* **Task instructions**
When you copy the records, keep every word exact and leave the pictures out.
::::::::
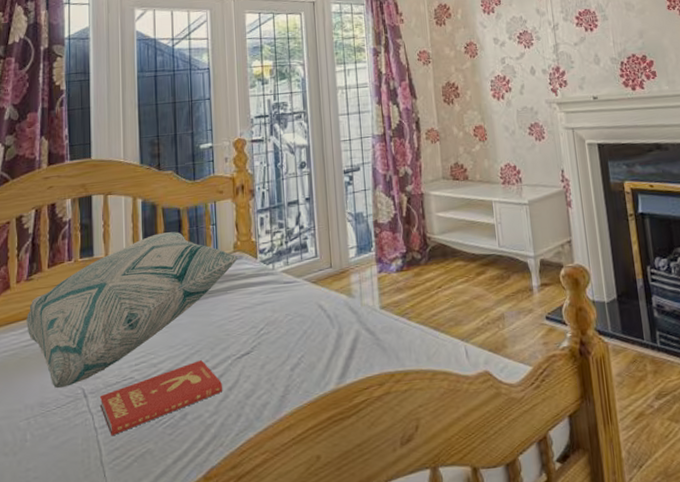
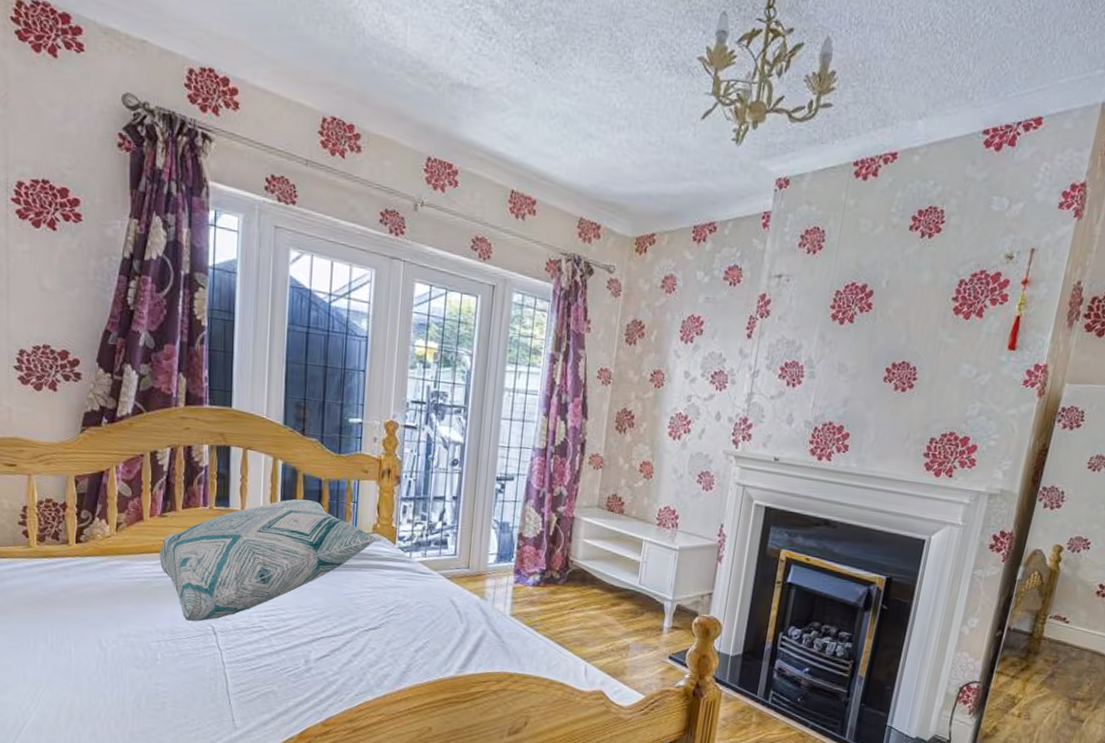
book: present [99,360,222,436] -> none [228,625,347,673]

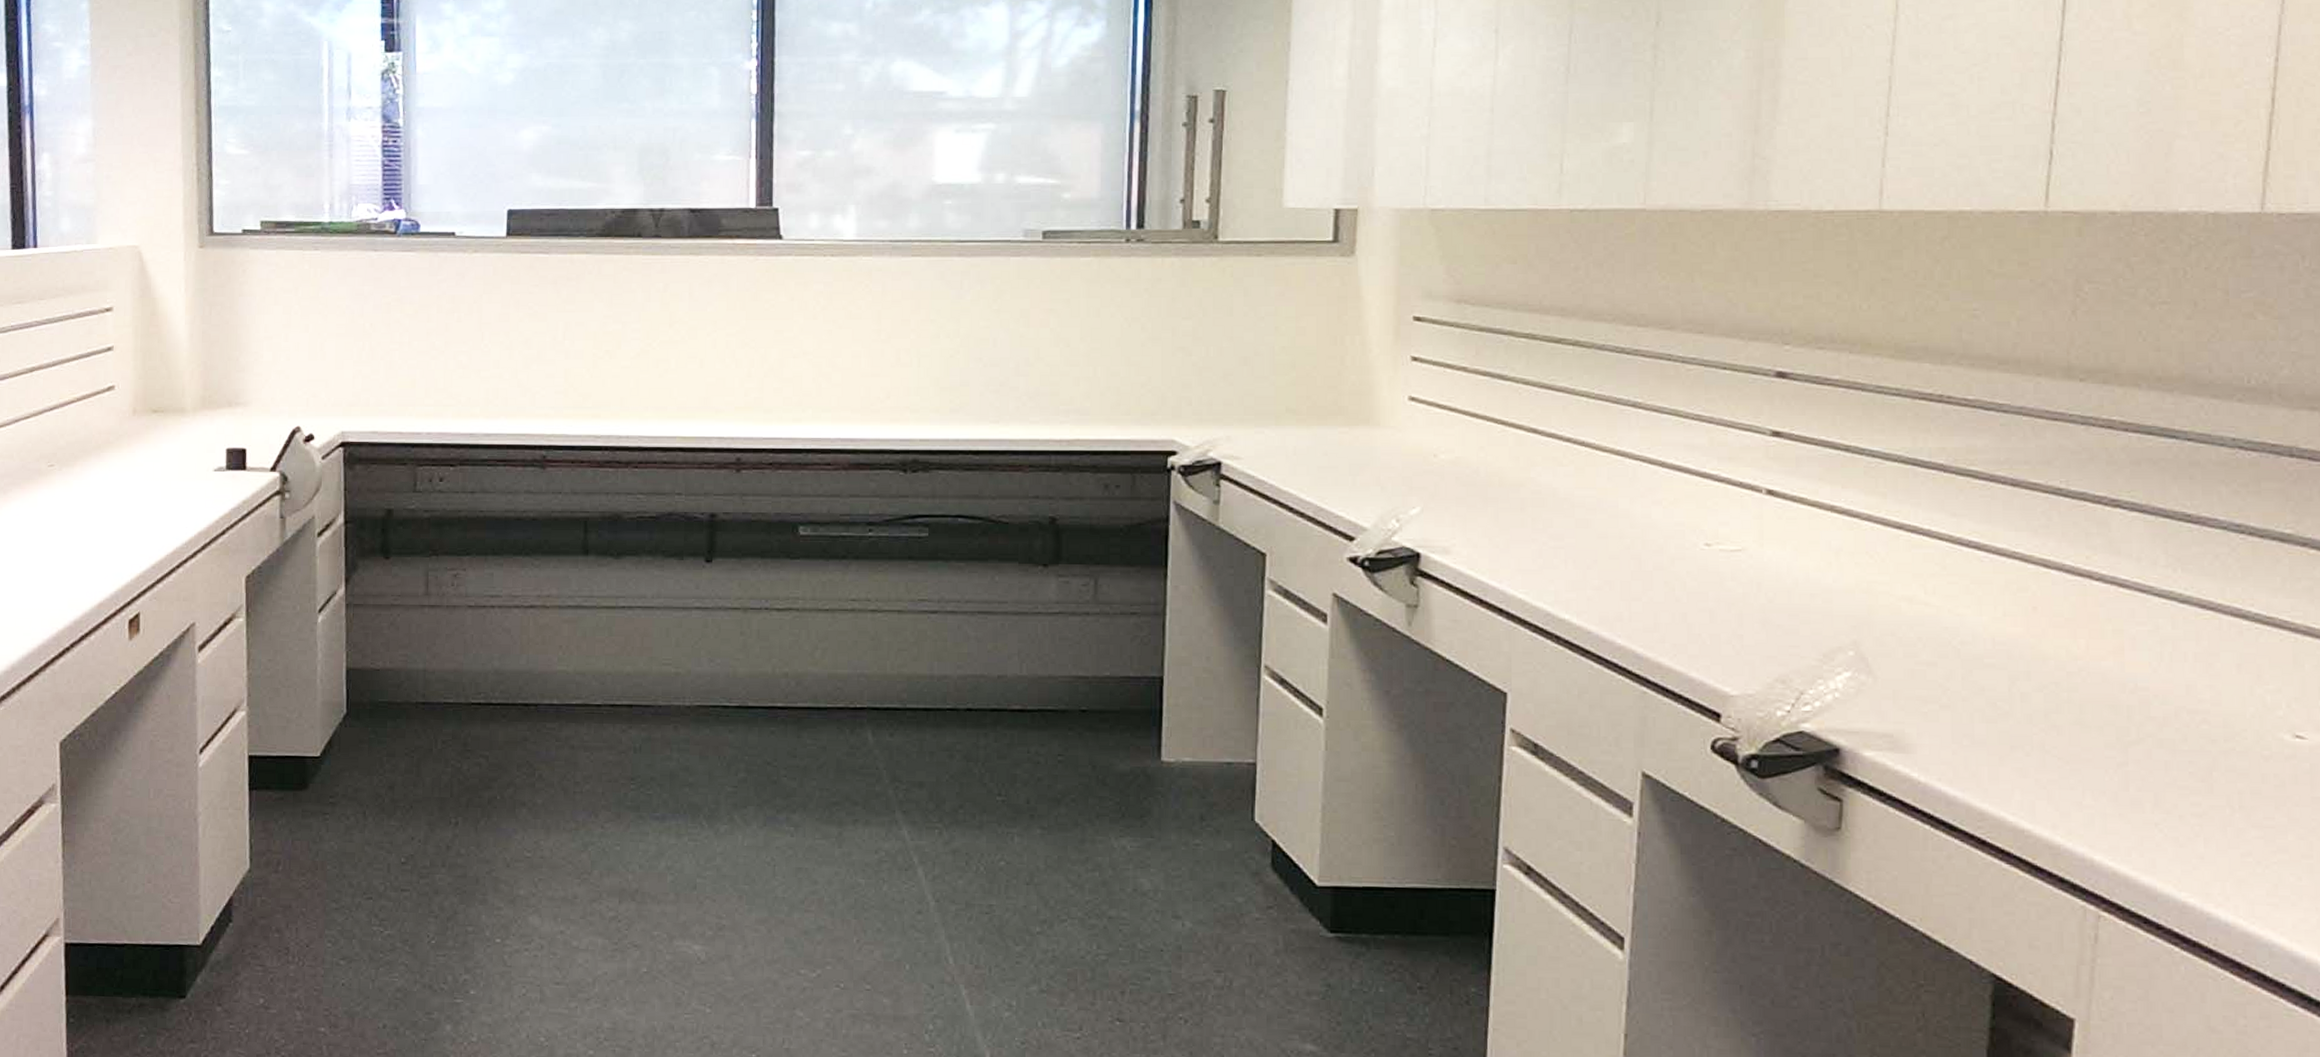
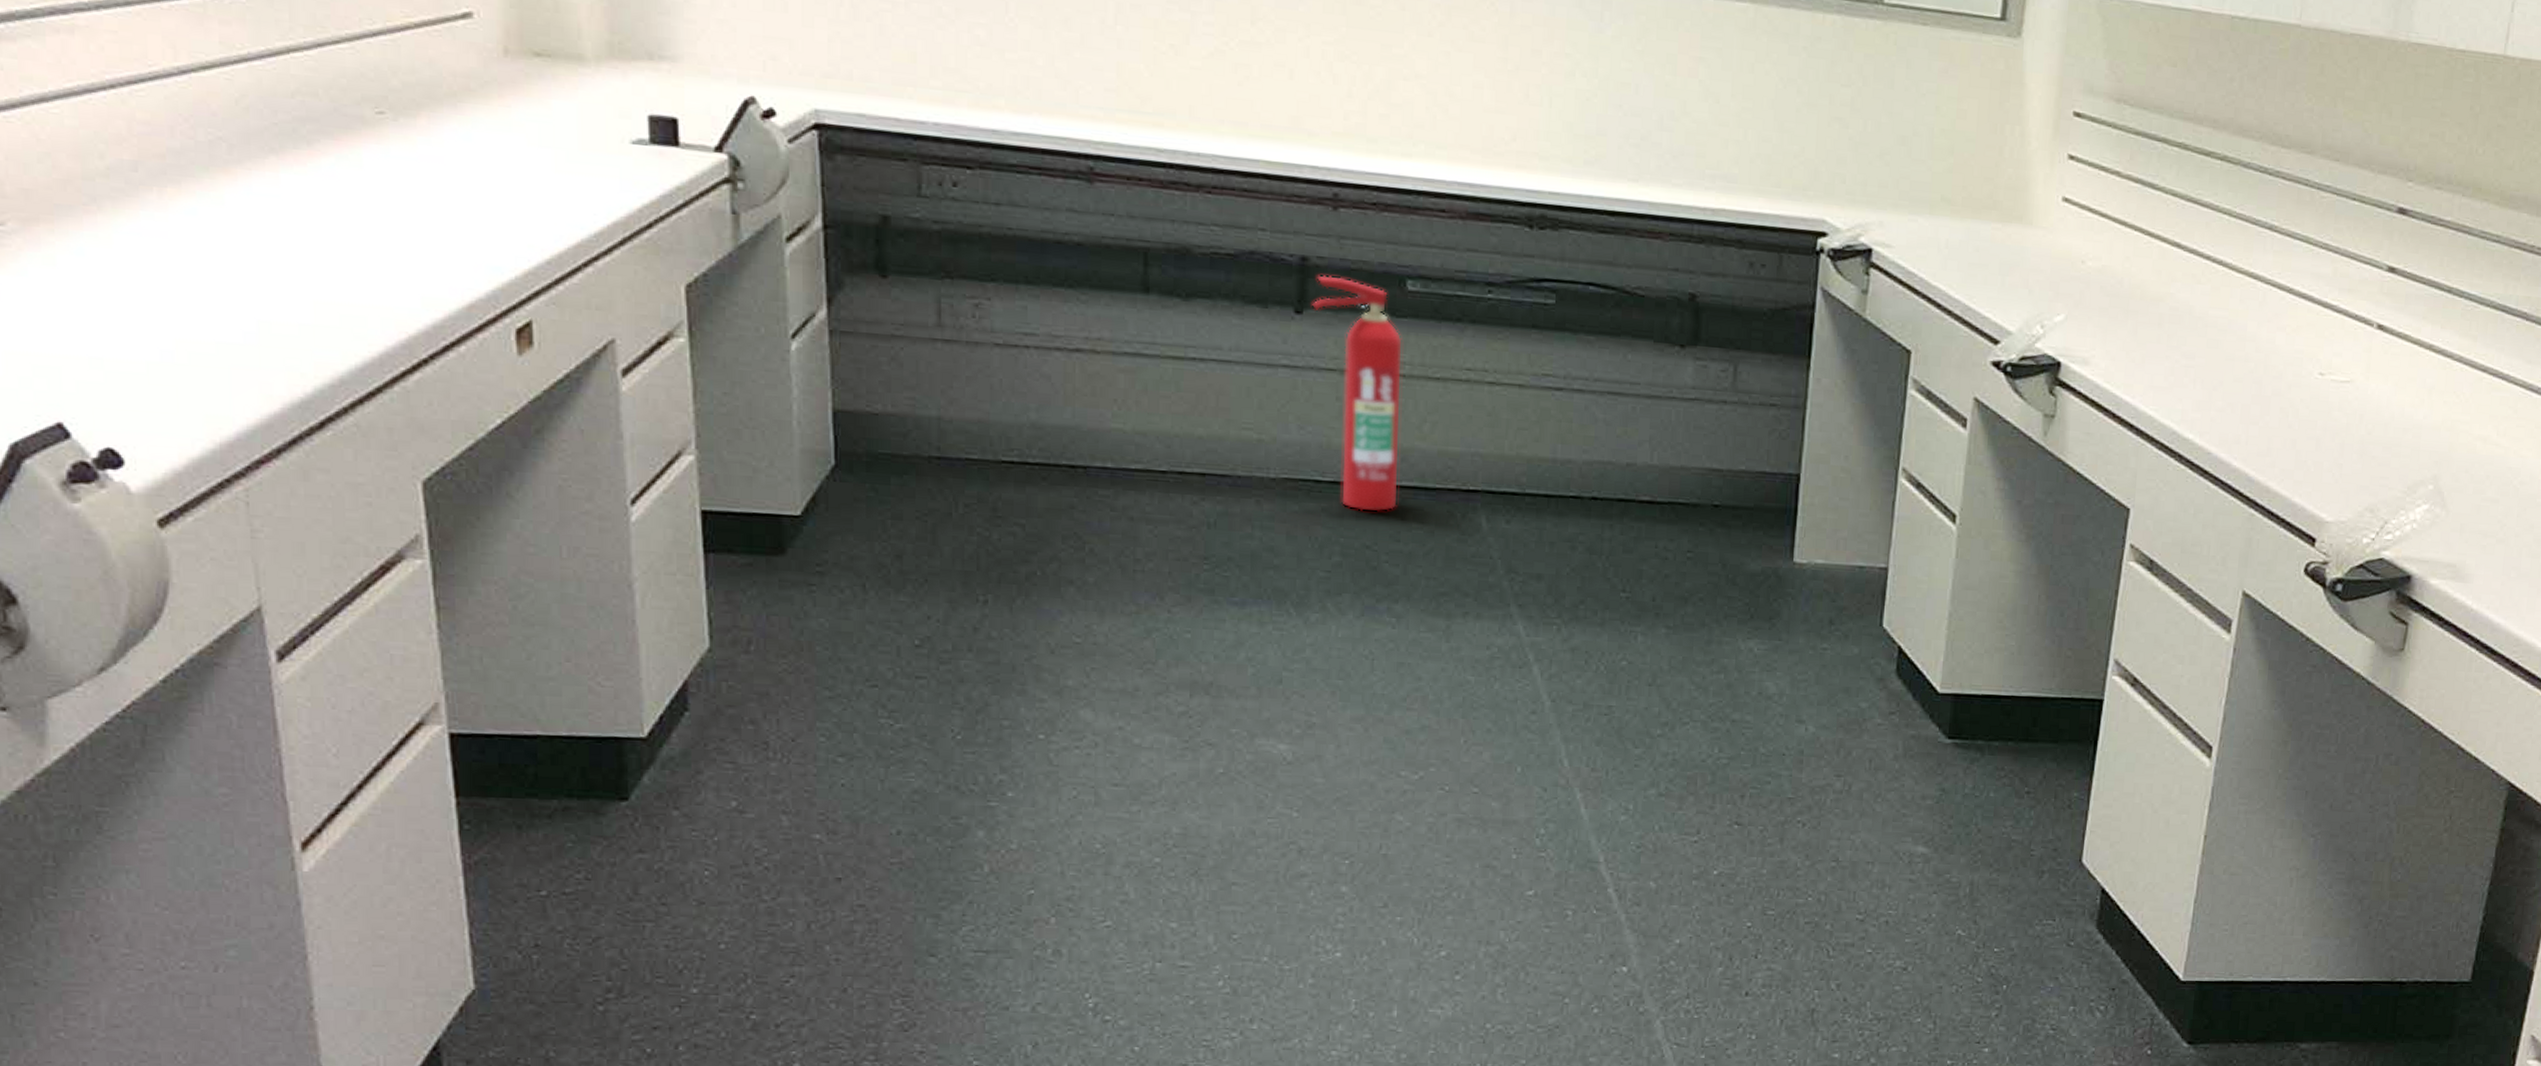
fire extinguisher: none [720,528,796,731] -> present [1312,275,1402,512]

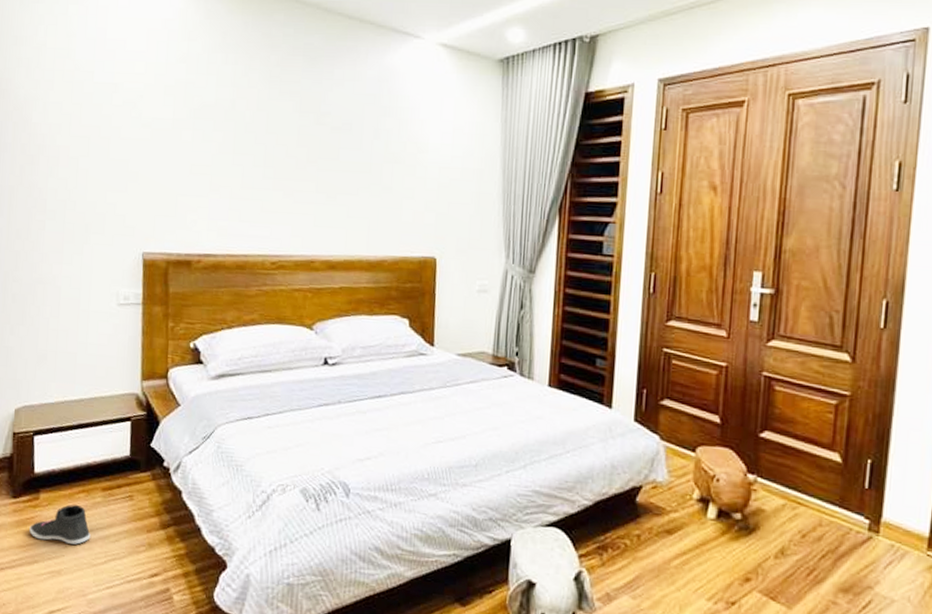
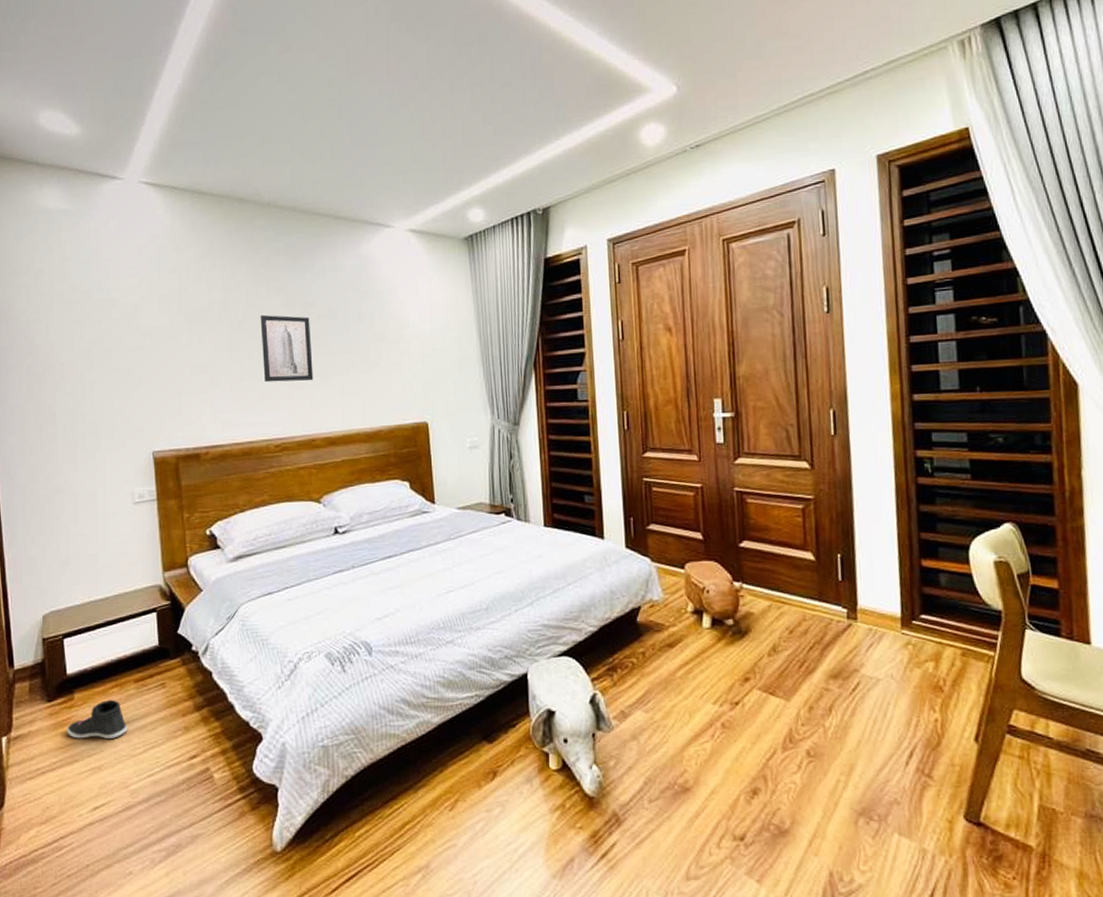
wall art: none [267,119,322,198] -> present [260,314,314,383]

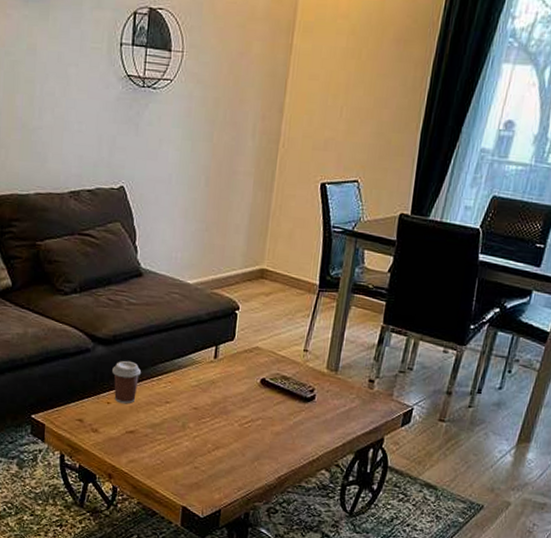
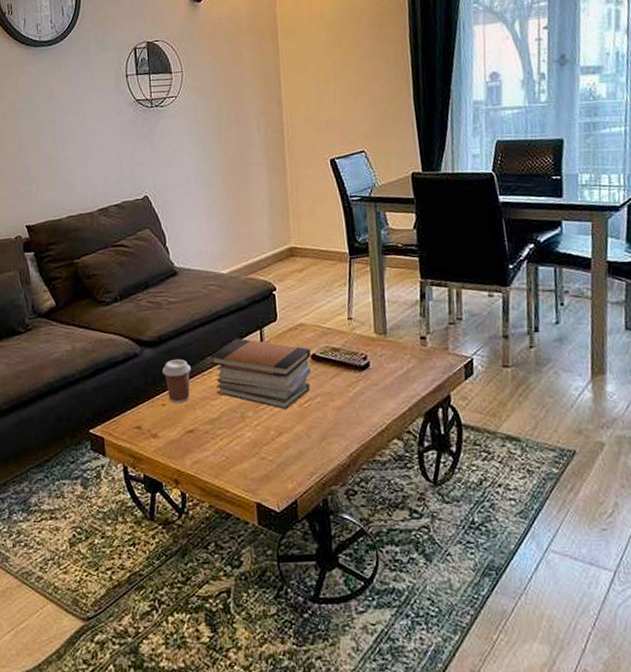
book stack: none [161,351,261,426] -> present [210,338,311,409]

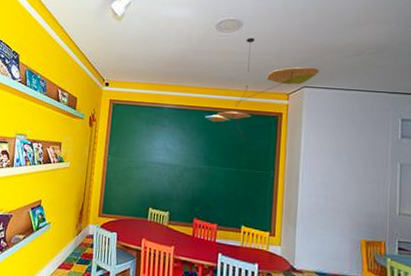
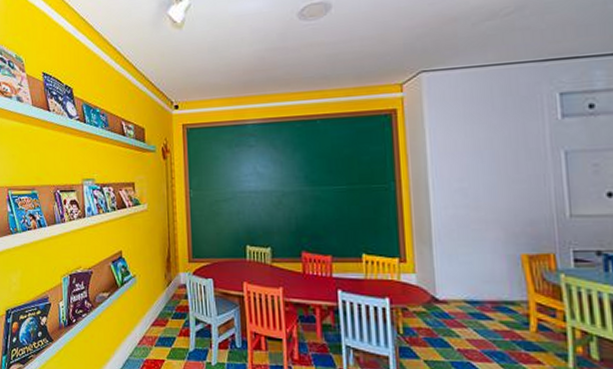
ceiling mobile: present [205,37,320,142] -> none [299,20,439,151]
::::::::
* **Finished task**
book: present [99,360,222,436] -> none [228,625,347,673]

fire extinguisher: none [720,528,796,731] -> present [1312,275,1402,512]

wall art: none [267,119,322,198] -> present [260,314,314,383]

book stack: none [161,351,261,426] -> present [210,338,311,409]

ceiling mobile: present [205,37,320,142] -> none [299,20,439,151]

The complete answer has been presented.